Cameroun-Guinée Équatoriale : du vieux vin dans les outres neuves

Depuis le 30 juin dernier, c’est un air de décrispation qui souffle entre Yaoundé et Malabo.

Signature du communiqué de presse final

Après la retentissante polémique sur la construction d’un mur (sur initiative de la Guinée Équatoriale) à la frontière entre leurs deux pays, Joseph Beti Assomo et Leandro Bakale Nkogo (respectivement ministres camerounais et équato-guinéens de la Défense) ont entonné l’hymne de la réconciliation les 29 et 30 juin 2020 à Yaoundé. Les signes, les plus tangibles, sont ces phrases prononcées par les deux personnalités. «La relation est tellement forte entre nos deux pays qu’elle ne peut pas rester indéfiniment sur une pente descendante. Personne ne peux s’attaquer au Cameroun en passant par la Guinée Equatoriale.

Des ennemis veulent nous voir divisés, mais nos peuples et surtout nos chefs d’Etats sont attachés à la paix», dixit Leandro Bakale Nkogo. Pour sa part, Joseph Beti Assomo a dit que son pays s’attelle méthodiquement pour la normalisation des relations avec Malabo. Il est à relever qu’au cours de leurs travaux, ayant essentiellement porté sur les modalités de coopération et d’actions communes à la frontière entre le Cameroun et la Guinée Equatoriale les deux ministres de la Défense ont entre autres, résolu de «Dynamiser davantage les échanges dans les domaines de la formation, du renseignement et de la lutte contre la criminalité transfrontaliers et les autres types de menaces».

Seulement, aucune résolution n’a été évoquée pour la suite de la construction du mur, durant la tenue des travaux.
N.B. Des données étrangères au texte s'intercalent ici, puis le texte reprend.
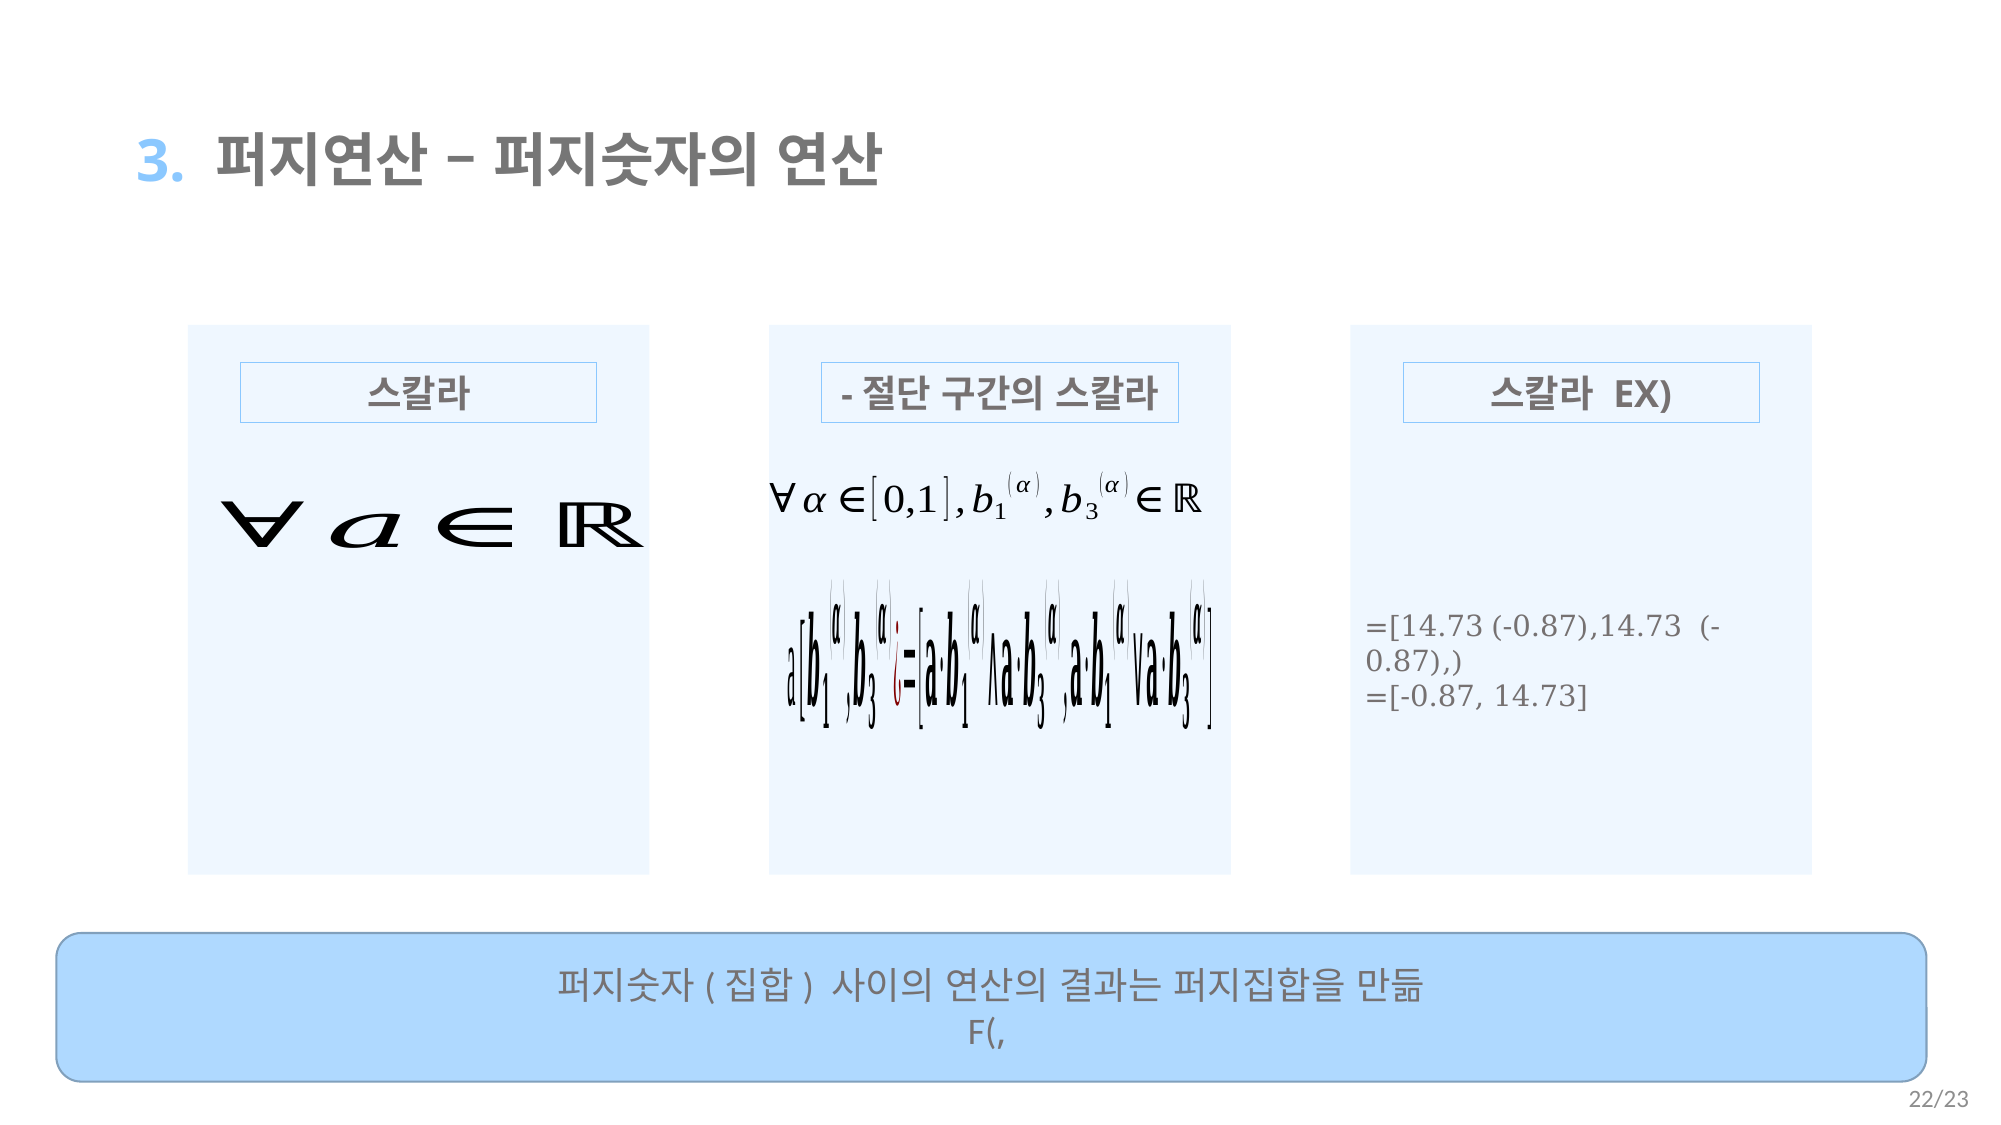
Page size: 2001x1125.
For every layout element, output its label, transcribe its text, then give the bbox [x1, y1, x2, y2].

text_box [187, 324, 650, 875]
text_box 스칼라 EX) [1403, 362, 1760, 423]
text_box 3. 퍼지연산 – 퍼지숫자의 연산 [121, 115, 1082, 201]
text_box [768, 324, 1232, 876]
text_box [1349, 324, 1813, 876]
text_box 22/23 [1534, 1067, 1985, 1125]
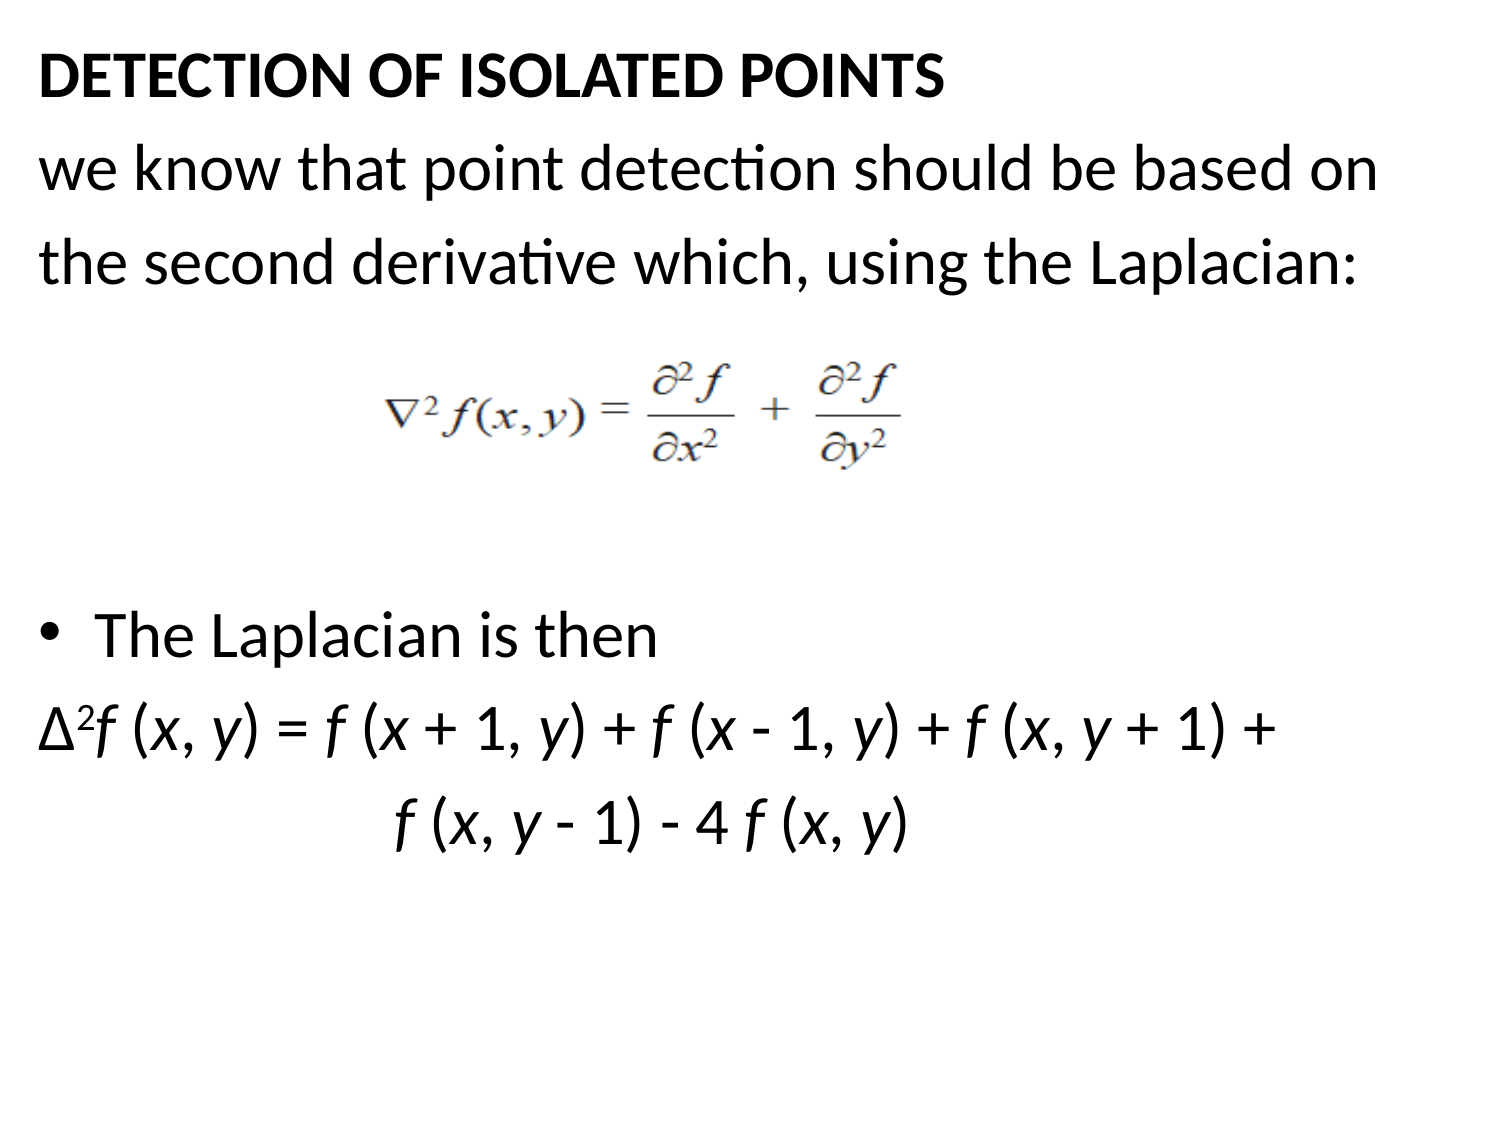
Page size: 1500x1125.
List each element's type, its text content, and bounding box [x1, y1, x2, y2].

list DETECTION OF ISOLATED POINTS we know that point detection should be based on the second derivative which, using the Laplacian: The Laplacian is then ∆2f (x, y) = f (x + 1, y) + f (x - 1, y) + f (x, y + 1) + f (x, y - 1) - 4 f (x, y) [23, 23, 1454, 1102]
picture [339, 327, 962, 528]
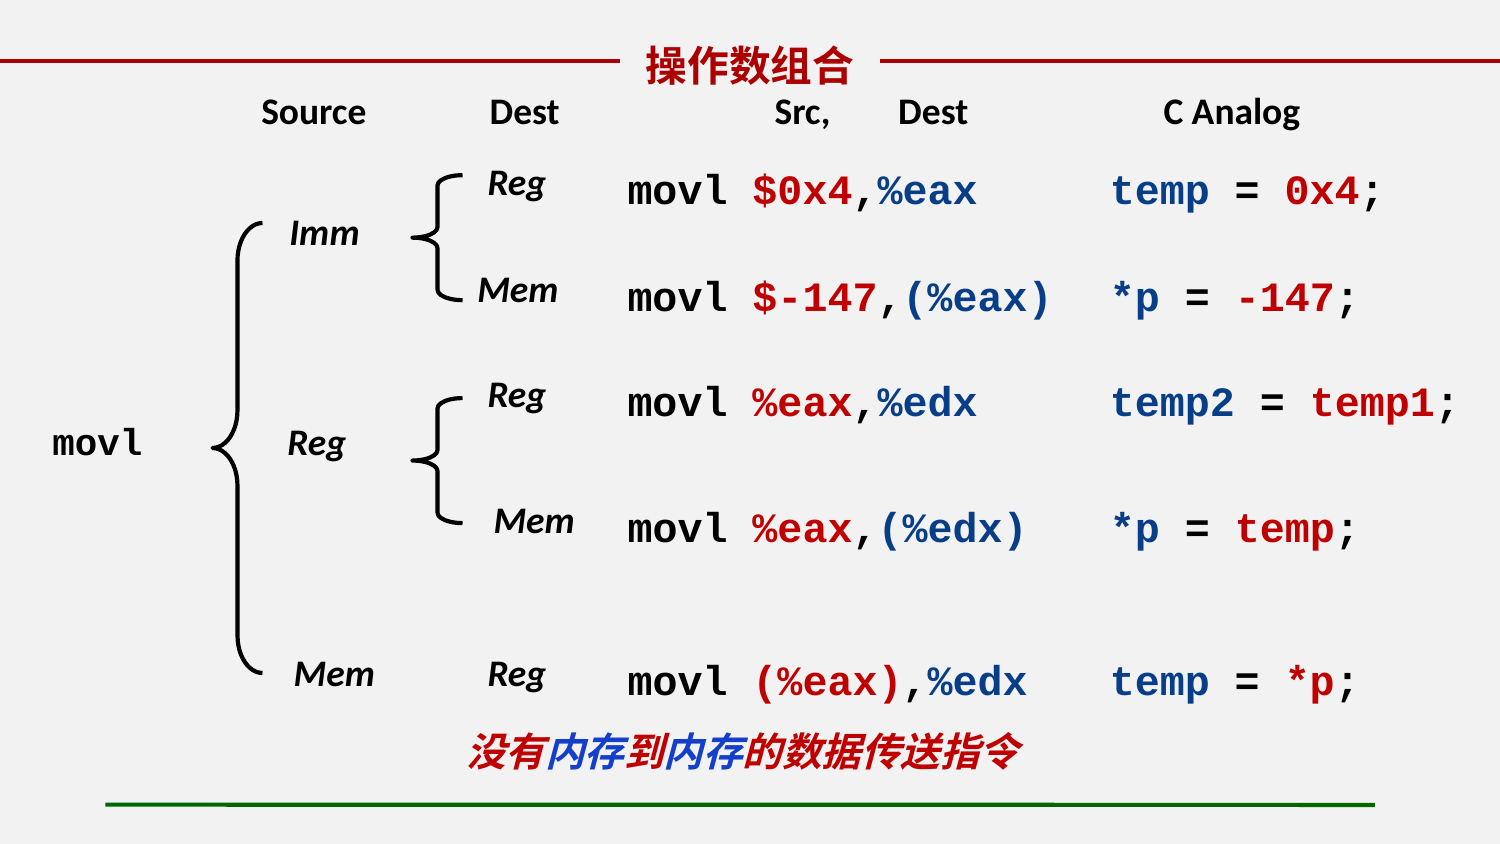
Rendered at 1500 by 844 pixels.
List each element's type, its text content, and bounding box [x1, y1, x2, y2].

text_box temp = 0x4; [1094, 155, 1400, 220]
text_box movl $0x4,%eax [612, 155, 993, 220]
text_box *p = -147; [1095, 262, 1375, 327]
text_box movl %eax,%edx [612, 367, 993, 433]
text_box movl %eax,(%edx) [612, 493, 1043, 559]
text_box Source [238, 79, 382, 139]
text_box [412, 398, 463, 524]
text_box [212, 222, 263, 673]
text_box Src, Dest [751, 79, 984, 139]
text_box 操作数组合 [620, 32, 880, 97]
text_box Reg [472, 362, 562, 423]
text_box temp2 = temp1; [1094, 367, 1475, 433]
text_box [412, 175, 463, 301]
text_box Mem [278, 641, 390, 702]
text_box temp = *p; [1095, 646, 1375, 712]
text_box Dest [474, 79, 575, 139]
text_box Reg [272, 410, 362, 471]
text_box Mem [462, 257, 586, 317]
text_box Reg [472, 641, 562, 702]
text_box Imm [274, 200, 375, 260]
text_box 没有内存到内存的数据传送指令 [75, 717, 1411, 805]
text_box Mem [478, 488, 590, 549]
text_box movl [37, 410, 172, 471]
text_box C Analog [1148, 79, 1316, 139]
text_box Reg [472, 150, 562, 210]
text_box movl $-147,(%eax) [612, 262, 1068, 327]
text_box movl (%eax),%edx [612, 646, 1043, 712]
text_box *p = temp; [1095, 493, 1375, 559]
Pendant les discutions entre hautes autorités militaires conviées à ce conclave, Malabo a surtout cherché à corriger l’image de dureté qu’il a auprès autorités camerounaises. L’exercice a consisté à éviter d’expliquer pourquoi, au niveau de la frontière, le cycle des relations entre le Cameroun et la Guinée Équatoriale a très souvent oscillé entre le mauvais et l’exécrable.

Le Cameroun et la Guinée Équatoriale ont signé un Traité de bon voisinage en 1980, un Accord portant création de la Commission mixte permanente de sécurité transfrontalière ainsi que le Règlement intérieur du comité de suivi des questions consulaires conclu en 2012. Il y’a aussi des accords-cadres établis afin de résoudre les problèmes qui pourraient survenir entre les deux pays. La prochaine réunion de cette même envergure se tiendra à Malabo à une date qui sera arrêtée entre les deux parties.